🤖 AI Summary
This work addresses functional mismatch and redundancy in the attention mechanisms of current large vision-language models, which fail to efficiently exploit visual context. By establishing a unified framework grounded in information theory and information geometry, the study quantifies the geometric structure and entropy characteristics of residual updates, revealing a functional decoupling between attention mechanisms and feed-forward networks (FFNs) in subspace operations. For the first time from an information-geometric perspective, it clarifies their distinct intrinsic roles and demonstrates that attention can be replaced by predefined weights—such as those derived from Gaussian noise—without performance degradation. Empirical results show that this simplified model matches or even surpasses the original architecture across multiple benchmarks, challenging the prevailing design paradigm reliant on dynamic attention and confirming its substantial redundancy.
📝 Abstract
Despite the rapid evolution of training paradigms, the decoder backbone of large vision--language models (LVLMs) remains fundamentally rooted in the residual-connection Transformer architecture.

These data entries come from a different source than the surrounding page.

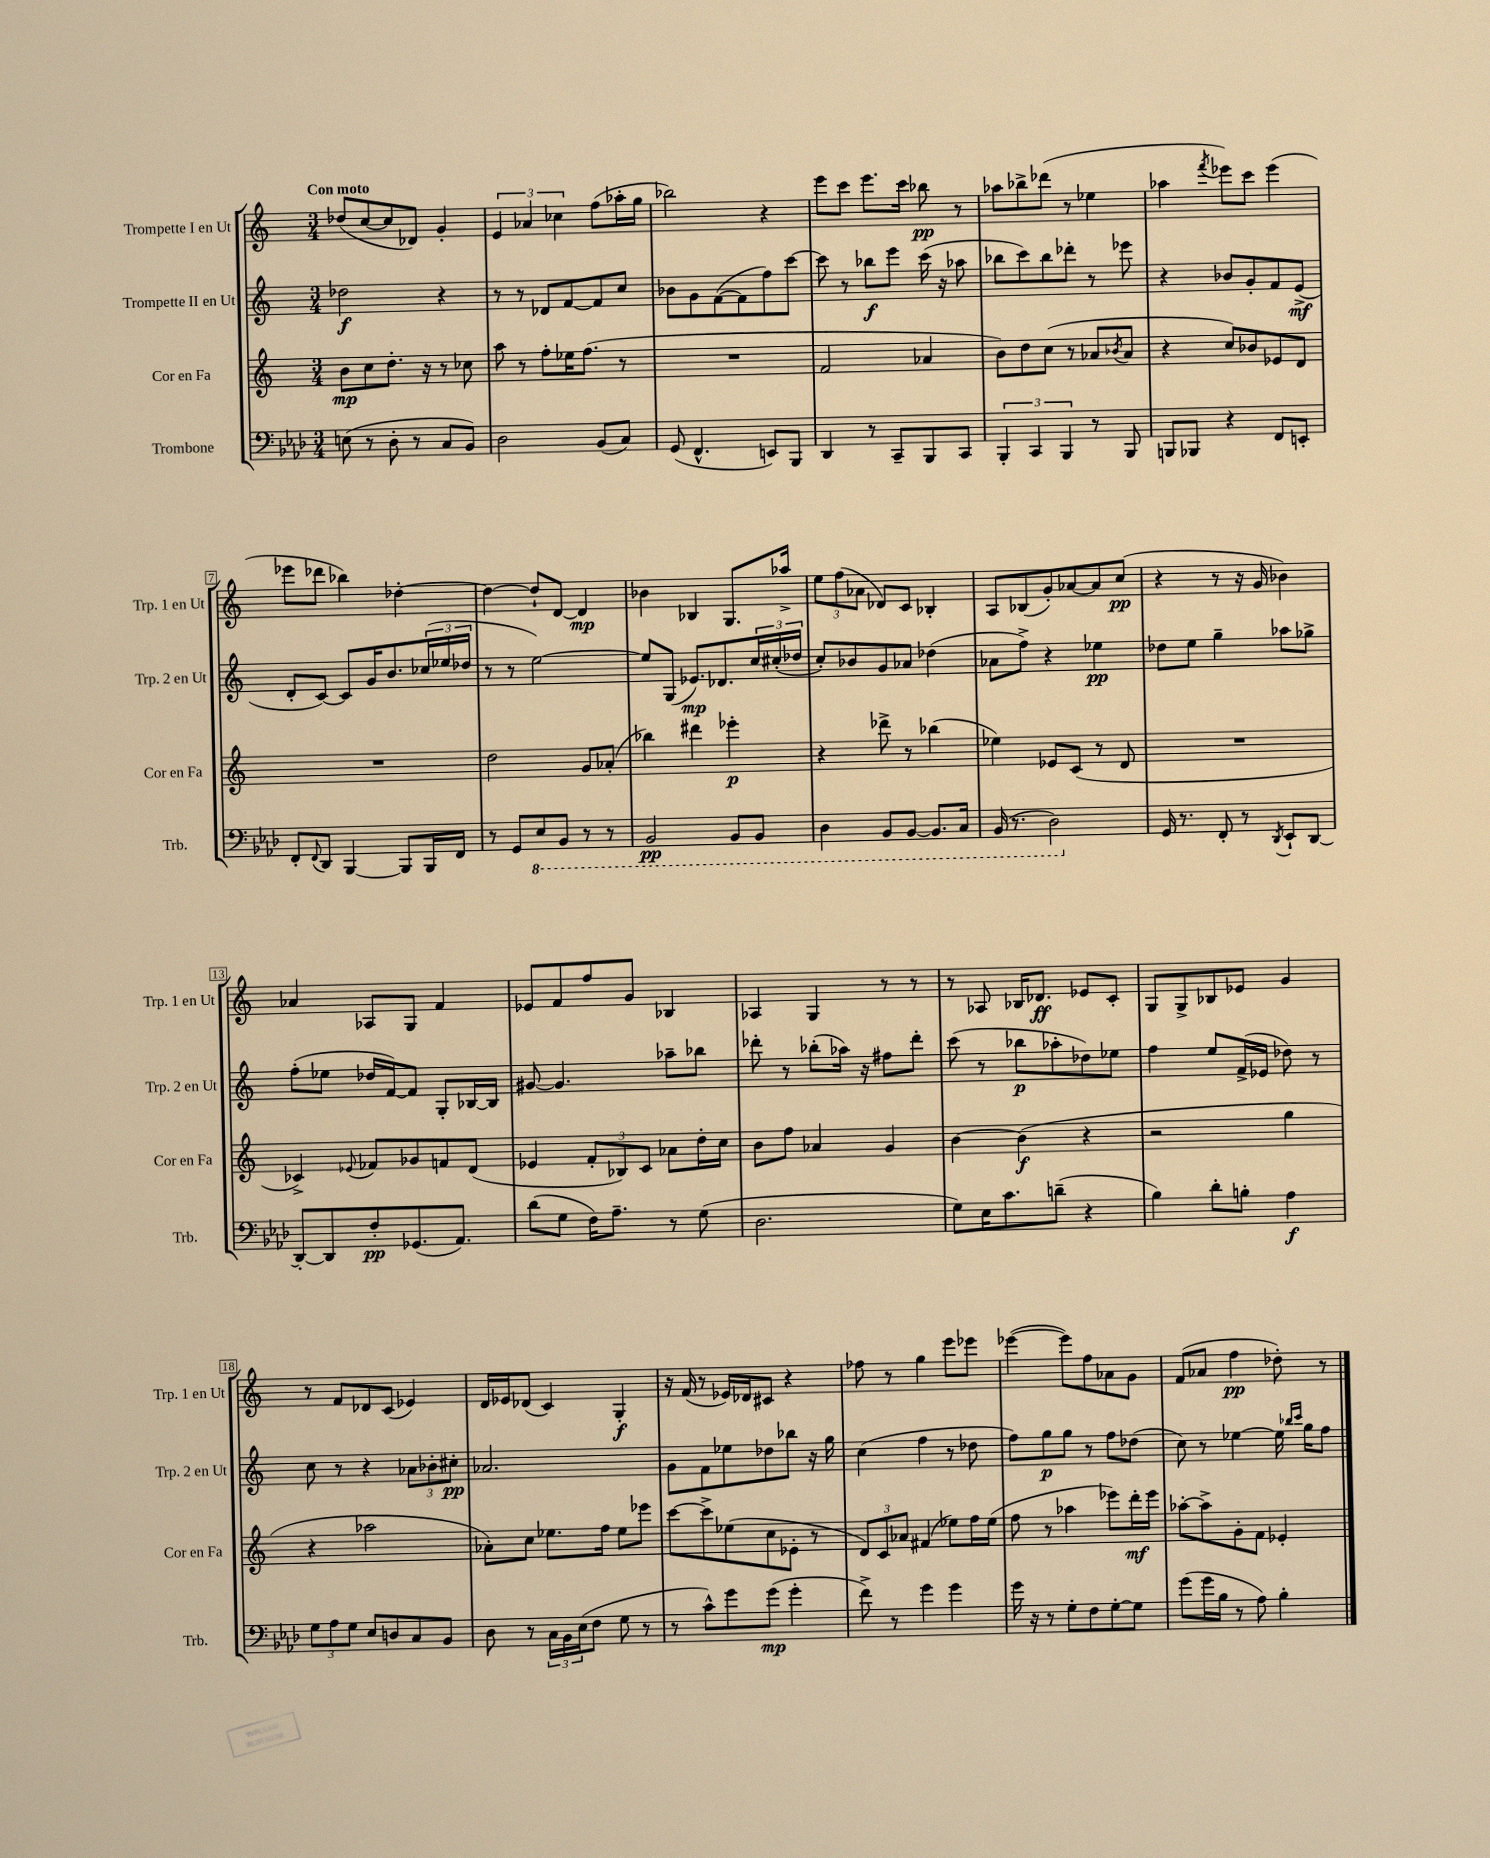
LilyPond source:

<<
\new StaffGroup <<
\new Staff = "s0" \with { instrumentName = "Trompette I en Ut" shortInstrumentName = "Trp. 1 en Ut" } {
    \clef treble \key c \major \numericTimeSignature \time 3/4 \tempo "Con moto"
    des''8( c''8~ c''8 des'8) g'4-. |
    \tuplet 3/2 { e'4 aes'4 ces''4 } f''8( aes''16-. g''16 |
    bes''2) r4 |
    e'''8 c'''8 e'''8. c'''16 bes''8\pp r8 |
    aes''8 bes''8-> des'''8( r8 ees''4 |
    aes''4 \acciaccatura { f'''8 } ees'''8) c'''8 ees'''4( |
    ees'''8 des'''8 bes''4) des''4~-. |
    des''4~ des''8-! d'8~ d'4\mp |
    bes'4 bes4 g8. aes''16-> |
    \tuplet 3/2 { e''8 f''8( aes'8 } des'8) c'8 bes4-. |
    a8 bes8( g'8-.) aes'8~ aes'8 c''8\pp( |
    r4 r8 r16 g'16 bes'4) |
    aes'4 aes8 g8 f'4 |
    ees'8 f'8 f''8 g'8 bes4 |
    aes4 g4 r8 r8 |
    r8 aes8 bes16 des'8.\ff ees'8 c'8-. |
    g8 g8-> bes8 ees'8 g'4 |
    r8 f'8 des'8 c'8( ees'4) |
    d'16 ees'16 des'8( c'4) g4-.\f |
    r16 f'16( r8 ees'16) des'16 cis'8 r4 |
    fes''8 r8 g''4 e'''8 ees'''8 |
    ees'''4~( ees'''8) f''8 aes'8 g'8 |
    f'8( aes'8 f''4\pp des''8-.) r8 \bar "|." |
}
\new Staff = "s1" \with { instrumentName = "Trompette II en Ut" shortInstrumentName = "Trp. 2 en Ut" } {
    \clef treble \key c \major \numericTimeSignature \time 3/4
    des''2\f r4 |
    r8 r8 des'8 f'8~ f'8 c''8 |
    bes'8 g'8 f'8~( f'8 f''8) c'''8~ |
    c'''8 r8 bes''8\f e'''8 c'''16( r16 aes''8 |
    bes''8 c'''8) bes''8 des'''8-. r8 ees'''8 |
    r4 bes'8 g'8-. f'8 e'8->\mf( |
    d'8-. c'8~) c'8 g'16 b'8. \tuplet 3/2 { ces''16( ees''16 des''16 } |
    r8 r8 e''2~) |
    e''8 g8( ees'8.\mp) des'8. \tuplet 3/2 { c''16 cis''16-.( des''16 } |
    c''8-.) bes'8 g'8 aes'8 des''4( |
    aes'8 f''8->) r4 ees''4\pp |
    des''8 e''8 g''4-- aes''8 ges''8-> |
    f''8-.( ees''8 des''16 f'16~) f'8 g8-. bes16~ bes16 |
    gis'8~ gis'4. aes''8-- bes''8 |
    des'''8-. r8 bes''8-.( aes''16) r16 fis''8 des'''8-. |
    c'''8( r8 bes''8\p aes''8-. des''8) ees''8 |
    f''4 e''8 f'16->( ees'16 des''8) r8 |
    c''8 r8 r4 \tuplet 3/2 { aes'8 bes'8-. cis''8-.\pp } |
    aes'2. |
    g'8 f'8 ees''8 des''8 bes''8 r16 g''16 |
    c''4( f''4 r8 des''8 |
    f''8) g''8\p g''8 r8 f''8 des''8( |
    c''8) r8 ees''4~ ees''16 \grace { bes''16 c'''16 } g''16 f''8 \bar "|." |
}
\new Staff = "s2" \with { instrumentName = "Cor en Fa" shortInstrumentName = "Cor en Fa" } {
    \clef treble \key c \major \numericTimeSignature \time 3/4
    b'8\mp c''8 d''8.-. r16 r8 ces''8 |
    a''8 r8 f''8-. ees''16 f''8.( r8 |
    R2. |
    f'2 aes'4 |
    b'8) d''8 c''8( r8 aes'8 \acciaccatura { bes'8 } aes'8 |
    r4 c''8) bes'8 ees'8 d'8 |
    R2. |
    d''2 g'8 aes'8-.( |
    bes''4) dis'''4 ees'''4-.\p |
    r4 des'''8-> r8 bes''4( |
    ees''4) ees'8 c'8( r8 d'8 |
    R2. |
    ces'4->) \appoggiatura { ees'8 } fes'8 ges'8 f'8 d'8( |
    ees'4 \tuplet 3/2 { f'8-. bes8) c'8 } aes'8 d''16-. c''16 |
    b'8 f''8 aes'4 g'4 |
    b'4~ b'4\f( r4 |
    r2 g''4 |
    r4 aes''2 |
    aes'8-.) c''8 ees''8. f''16 ees''8 ees'''8 |
    c'''8~ c'''8-> ees''8( c''8 ees'8-. r8 |
    \tuplet 3/2 { d'8) c'8 aes'8 } fis'4( ees''8) f''16 ees''16( |
    f''8 r8 aes''4 ees'''8) d'''16-.\mf ees'''16 |
    aes''8~-. aes''8-> g'8-. f'8 ees'4-. \bar "|." |
}
\new Staff = "s3" \with { instrumentName = "Trombone" shortInstrumentName = "Trb." } {
    \clef bass \key aes \major \numericTimeSignature \time 3/4
    e8( r8 des8-. r8 c8 bes,8) |
    des2 bes,8( c8) |
    g,8( f,4.-^ e,8) bes,,8 |
    des,4 r8 c,8-- bes,,8 c,8 |
    \tuplet 3/2 { bes,,4-. c,4 bes,,4 } r8 bes,,8 |
    b,,8 bes,,8 r4 f,8 e,8-. |
    f,8-. \appoggiatura { f,8 } des,8 bes,,4~ bes,,8 bes,,16 f,16 |
    r8 g,8 \ottava #-1 ees,8 bes,,8 r8 r8 |
    bes,,2\pp bes,,8 bes,,8 |
    des,4 bes,,8 bes,,8~ bes,,8. c,16 |
    bes,,16( r8. des,2) \ottava #0 |
    g,16 r8. f,8-. r8 \acciaccatura { des,8 } ees,8-! des,8~ |
    des,8~-. des,8 f8-.\pp ges,8.( aes,8.) |
    des'8( g8 f16) aes8.-- r8 g8( |
    des2. |
    g8) ees16 c'8. d'8--( r4 |
    bes4) des'8-. b8-. aes4\f |
    \tuplet 3/2 { g8 aes8 g8 } ees8 d8 c8 bes,8 |
    des8 r8 \tuplet 3/2 { c16 bes,16 ees16( } f8 g8 r8 |
    r8 c'8-^) g'8 g'8\mp( g'4-. |
    f'8->) r8 g'4 g'4 |
    g'16 r16 r8 g8-. f8 g8~-. g8 |
    g'8( g'16 bes16 r8 aes8) bes4-. \bar "|." |
}
>>
>>
\layout { \context { \Score \override BarNumber.stencil = #(make-stencil-boxer 0.1 0.3 ly:text-interface::print) } }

Therefore, deciphering the distinct roles of internal modules is critical for understanding model mechanics and guiding architectural optimization. While prior statistical approaches have provided valuable attribution-based insights, they often lack a unified theoretical basis. To bridge this gap, we propose a unified framework grounded in information theory and geometry to quantify the geometric and entropic nature of residual updates. Applying this unified framework reveals a fundamental functional decoupling: Attention acts as a subspace-preserving operator focused on reconfiguration, whereas FFNs serve as subspace-expanding operators driving semantic innovation. Strikingly, further experiments demonstrate that replacing learned attention weights with predefined values (e.g., Gaussian noise) yields comparable or even superior performance across a majority of datasets relative to vanilla models. These results expose severe misallocation and redundancy in current mechanisms, suggesting that state-of-the-art LVLMs effectively ``get lost in attention'' rather than efficiently leveraging visual context.